Mehr Pflegebedürftige als erwartet und höhere Leistungsbezüge erhöhen das Defizit der Pflegeversicherung bis zum Jahresende um rund zwei Milliarden Euro zusätzlich. Dies zeigen aktuelle Zahlen, die der Spitzenverband der gesetzlichen Krankenversicherung (GKV) veröffentlicht hat.
Sowohl die Anzahl der Leistungsempfänger als auch die Höhe der Leistungen fielen deutlich stärker aus als erwartet. Erhielten Ende 2016 noch 2,95 Millionen Menschen Leistungen aus der Pflegeversicherung rechnet der GKV-Spitzenverband bis Ende 2018 mit rund 3,46 Millionen Leistungsempfängern.
Teurer Boom
"Die Pflegeversicherung boomt. Es erhalten so viele Menschen wie noch nie Leistungen aus der Pflegeversicherung, und diese sind insgesamt auch höher als prognostiziert", sagt Gernot Kiefer, Vorstand des GKVSpitzenverbandes. Die Einführung des neuen Pflegebedürftigkeitsbegriffs Anfang 2017 und die Umstellung von drei Pflegestufen auf fünf Pflegegrade haben zu dem Anstieg der Pflegeleistungen geführt. Im Bereich der ambulanten Pflege kamen rund 115.000 Menschen mehr in die Pflegeversicherung als im Vorfeld der Reform erwartet wurde.
Die Auswertung der Begutachtungsergebnisse zeige, so Kiefer weiter, dass der Anteil an höheren Pflegegraden zunehme. Dies sei mit deutlich höheren Ausgaben für die Pflegeversicherung verbunden. Es sei aber ein gutes Signal, dass bei den Begutachtungen offensichtlich die medizinisch-pflegerischen Notwendigkeiten über den finanziellen Folgen für die Pflegeversicherung stünden, lobte er.

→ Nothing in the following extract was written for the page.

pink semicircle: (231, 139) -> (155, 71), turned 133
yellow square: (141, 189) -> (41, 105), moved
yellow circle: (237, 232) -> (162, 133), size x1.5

Steigt der relative Anteil an höheren Pflegegraden, steigen die individuellen Leistungsansprüche und die absoluten Leistungsausgaben der Pflegebedürftigen. Die finanziellen Auswirkungen dieses Struktureffektes auf das laufende Jahr belaufen sich auf rund eine halbe Milliarde Euro, wie der Verband mitteilt.
Zwei Milliarden mehr Minus
Die Kalkulation der Pflegeversicherung hat den hohen Anstieg an Leistungsempfängern und die höheren Leistungsbezüge nicht berücksichtigt. Man erwarte im laufenden Jahr Mehrausgaben von rund zwei Milliarden Euro. "Damit wird sich das Defizit der Pflegeversicherung über die bisher eingeplante gut eine Milliarde Euro auf eine Größenordnung von rund drei Milliarden Euro bis Ende 2018 erhöhen", sagte Kiefer.

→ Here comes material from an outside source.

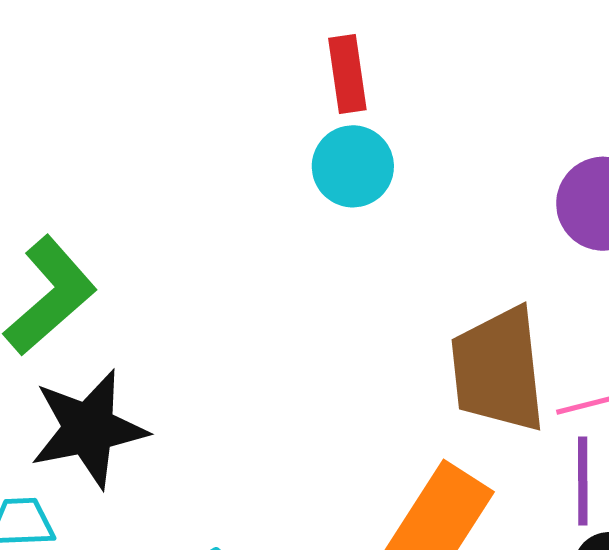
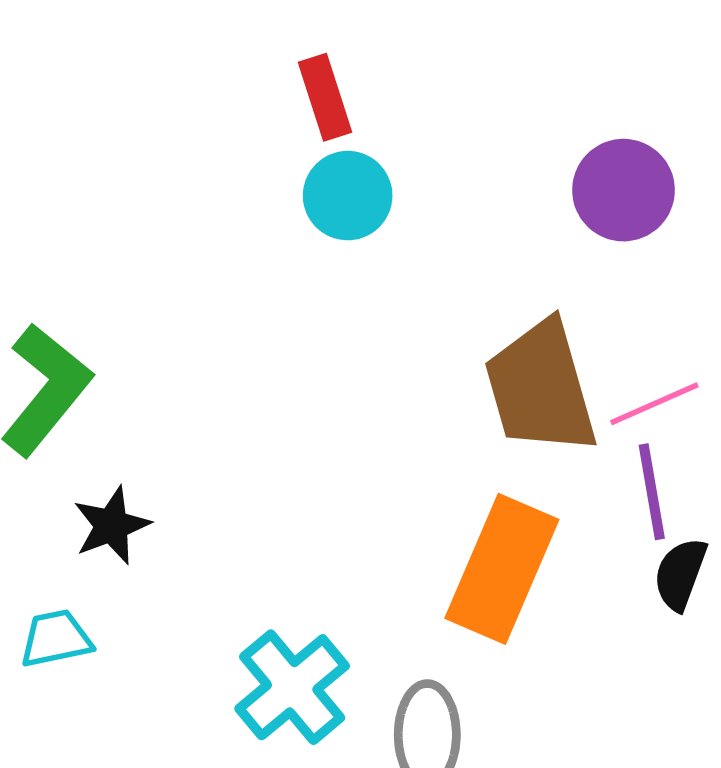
black star: (89, 429) -> (112, 525), size x0.6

Den Überlegungen des Gesundheitsministers Jens Spahn (CDU) den Beitrag zur Pflegeversicherung im kommenden Jahr um 0,2 Prozentpunkte zu steigern, um die Mehrausgaben zu finanzieren, erteilte Kiefer umgehend eine Absage. Die Zahlen müssten zunächst gründlich analysiert werden. "Statt reflexhaft einen höheren Beitragssatz als einzige Lösungsmöglichkeit anzukündigen, sollte auch über die Einführung eines Bundeszuschusses zur Pflegeversicherung nachgedacht werden", so der Verbands-Chef. In der Renten- und Krankenversicherung sei dies seit Jahren selbstverständlich.
Er erinnerte auch daran, dass der Koalitionsvertrag ebenfalls vorsehe die Beitragssatzsumme in der Sozialversicherung zumindest für die laufende Legislaturperiode zu stabilisieren.